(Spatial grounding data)
================================
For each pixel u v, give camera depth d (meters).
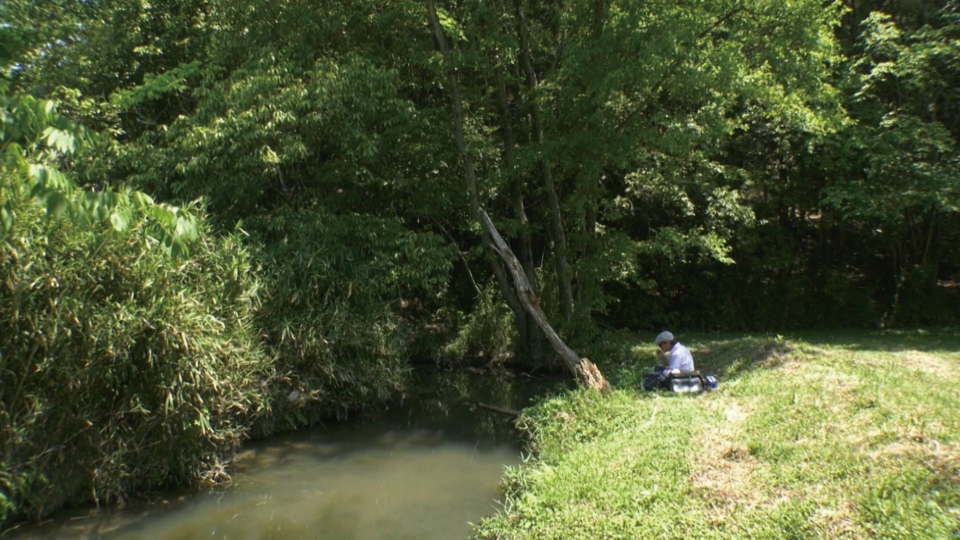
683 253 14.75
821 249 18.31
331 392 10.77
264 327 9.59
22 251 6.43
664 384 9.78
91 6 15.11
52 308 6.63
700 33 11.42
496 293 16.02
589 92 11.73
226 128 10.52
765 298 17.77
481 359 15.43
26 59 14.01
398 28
================================
Aim of the task =
Output the line holding "52 308 6.63", then every later line through the end of the records above, exactly as given and nothing else.

Response area =
52 308 6.63
700 33 11.42
496 293 16.02
589 92 11.73
226 128 10.52
765 298 17.77
481 359 15.43
26 59 14.01
398 28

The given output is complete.